© JUNGE FREIHEIT Verlag GmbH & Co.  www.jungefreiheit.de    39/97  19. September 1997

 
 
Kino: "Funny Games" von Michael Haneke schockiert die Zuschauer
Wetten, das Grauen wird fühlbar
von Ellen Kositza

Familie Schober, Bildungsbürgertum durch und durch, reist zu ihrem noblen Landsitz: Segeltörns und Golfturniere im exklusiven Kreis sollen die Urlaubstage füllen. Merkwürdig verstockt geben sich allerdings die benachbarten Villa-Bewohner – sonst gute Freunde – bei der Begrüßung aus dem Auto heraus. Nachbars haben Besuch, zwei nette und überaus wohlerzogene junge Männer namens Peter (Frank Gierig) und Paul (Arno Frisch), die kurz nach Schobers Ankunft an deren Tür klopfen und um Eier für Frau Nachbarin bitten. Scheinbar durch ein Versehen entgleiten Peter die Eier – er erhält neue. Als ihm auch diese wieder zerbrechen, verweigert Anna Schober (Susanne Lothar) ihm weiteren Nachschub – und verletzt damit die makabren Spielregeln der beiden Männer. Annas Mann Georg (Ulrich Mühe) versucht schlichtend einzugreifen, die Situation eskaliert. Familie Schober merkt rasch, daß sie nun im eigenen Haus gefangen ist.
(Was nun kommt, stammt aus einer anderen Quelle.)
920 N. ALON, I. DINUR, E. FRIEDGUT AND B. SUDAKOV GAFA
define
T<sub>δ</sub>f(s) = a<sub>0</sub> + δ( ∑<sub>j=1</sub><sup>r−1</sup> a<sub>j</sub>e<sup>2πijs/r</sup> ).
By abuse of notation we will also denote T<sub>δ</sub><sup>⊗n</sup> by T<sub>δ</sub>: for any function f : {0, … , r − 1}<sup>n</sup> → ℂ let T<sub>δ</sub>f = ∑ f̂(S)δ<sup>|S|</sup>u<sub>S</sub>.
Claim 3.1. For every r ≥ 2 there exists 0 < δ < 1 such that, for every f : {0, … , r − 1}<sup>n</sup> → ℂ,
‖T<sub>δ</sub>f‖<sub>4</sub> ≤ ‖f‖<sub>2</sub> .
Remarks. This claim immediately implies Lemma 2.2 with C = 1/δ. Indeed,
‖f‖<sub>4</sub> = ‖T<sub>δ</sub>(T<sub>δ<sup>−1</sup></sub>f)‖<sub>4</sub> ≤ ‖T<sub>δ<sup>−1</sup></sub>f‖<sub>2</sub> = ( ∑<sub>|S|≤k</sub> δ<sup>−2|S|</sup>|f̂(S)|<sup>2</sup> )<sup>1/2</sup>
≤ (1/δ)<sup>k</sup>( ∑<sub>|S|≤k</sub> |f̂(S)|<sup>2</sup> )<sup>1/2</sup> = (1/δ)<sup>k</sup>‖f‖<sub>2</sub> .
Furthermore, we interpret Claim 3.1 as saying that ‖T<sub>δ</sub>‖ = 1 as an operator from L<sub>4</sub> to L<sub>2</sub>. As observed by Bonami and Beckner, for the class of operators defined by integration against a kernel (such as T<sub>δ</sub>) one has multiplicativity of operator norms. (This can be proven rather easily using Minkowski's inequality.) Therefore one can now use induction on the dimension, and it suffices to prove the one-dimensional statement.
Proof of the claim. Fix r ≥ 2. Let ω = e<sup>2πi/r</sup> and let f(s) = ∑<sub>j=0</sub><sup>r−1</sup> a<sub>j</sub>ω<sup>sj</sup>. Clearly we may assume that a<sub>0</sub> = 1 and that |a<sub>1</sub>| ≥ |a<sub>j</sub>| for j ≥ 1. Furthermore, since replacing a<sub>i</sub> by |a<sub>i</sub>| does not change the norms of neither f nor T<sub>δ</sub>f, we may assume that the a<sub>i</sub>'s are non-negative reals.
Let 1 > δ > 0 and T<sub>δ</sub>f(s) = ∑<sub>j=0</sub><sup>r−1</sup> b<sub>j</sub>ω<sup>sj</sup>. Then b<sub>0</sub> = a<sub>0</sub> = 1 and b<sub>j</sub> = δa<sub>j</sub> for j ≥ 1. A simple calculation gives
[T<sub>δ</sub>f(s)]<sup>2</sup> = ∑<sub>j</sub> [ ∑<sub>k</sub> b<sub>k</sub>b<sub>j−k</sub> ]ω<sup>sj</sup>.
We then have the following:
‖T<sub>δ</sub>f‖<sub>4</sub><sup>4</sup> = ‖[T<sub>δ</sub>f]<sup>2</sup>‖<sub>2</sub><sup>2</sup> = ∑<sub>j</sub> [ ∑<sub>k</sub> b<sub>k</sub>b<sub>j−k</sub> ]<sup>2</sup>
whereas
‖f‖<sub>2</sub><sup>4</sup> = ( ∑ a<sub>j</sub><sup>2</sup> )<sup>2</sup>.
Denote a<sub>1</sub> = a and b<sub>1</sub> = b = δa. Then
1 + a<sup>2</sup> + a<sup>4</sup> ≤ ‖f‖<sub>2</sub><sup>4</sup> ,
Peter und Paul erweisen sich dabei nicht als irre Psychopathen, denen es um dumpfe Gewalt geht – sie spielen mit ihren Opfern, wobei den Rahmen dieser "funny games" eine makabere Wette bildet: "Wetten, daß ihr in zwölf Stunden alle kaputt seid?", verkündet der charismatische Peter seine Spielidee, und für Anna, Georg und ihren Sohn Schorschi beginnt nun eine Nacht banger Hoffnung, in der das Ehepaar zunächst psychisch zugrunde geht: Mit rotgeränderten Augen, wirren Haaren und irrem Blick werden sie selbst zu degennerierten Gruselmonstern.

Während die Mehrzahl der Zuschauer den Kinosaal noch vor dem Abspann des reichlich mit Vorschußlorbeeren bedachten österreichischen Films augenscheinlich unzufrieden verlassen und ein junger Mann in der hintersten Reihe "Das ist doch Bolschewismus!" ruft, bleibt die Rezensentin unentschlossen.

Neben Reminiszenzen aus "Kap der Angst", "24 Stunden" und weiteren Thrillern erinnert Michael Hankes Film vor allem an Oliver Stones "Natural Born Killers" – weniger durch seinen Inhalt als durch die innewohnenden Botschaften der Unmoral, des Anarchismus – gepaart mit Darwinismus –, letztlich eine Art Nihilismus.

Während "Natural Born Killers" diese Tendenzen zu einem tolldreisten Gesamtkunstwerk bündelt, beinhaltet "Funny games" noch weitere Ausagen, ohne diese jedoch bis zur letzten Konsequenz durchzuhalten. Die verschwimmende Grenze zwischen Realität und Fiktion wird zusätzliches Thema. Durch unverhoffte Kommentare Pauls zum Zuschauer, durch ein Greifen zur Fernbedienung mit Rückspultaste, als der Film einen andere Wende nehmen will, wird der Thriller zum Vorführstück, das den Kinogänger integriert.

Das Phänomen der Gewalt greift "Funny games" ebenfalls ganz zentral auf. Gewalt wird hier in Form einer Selbstherrlichkeit und gleichzeitig als Naturgesetz interpretiert. Haneke verzichtet auf jegliche Art von Milieustudie, persifliert sogar die üblichen Kindheitstrauma und Unterschichtsklischees als gängige Erklärungen. Er wolle "der Gewalt das zurückgeben, was sie eigentlich ist" sagt Haneke, er sei "kein Sozialarbeiter und auch nicht der Oberlehrer der Nation". Das bedeutet keine Gewaltverherrlichung. Vielmehr wird, ohne daß die Kamera die brutalen Aktionen dem Zuschauer direkt präsentieren würde, die Lust an Gewalt und das Leid der Opfer mit solcher Wucht in den Kinosaal getragen, daß das Grauen beinahe fühlbar wird. Was das alles soll, fragt man sich dennoch nach dem unheilvollen Ende dieser "netten Spielchen". Fie Frage beschäftigt den Kinogänger auch noch Tage später. Insofern: ein außergewöhnlicher Film.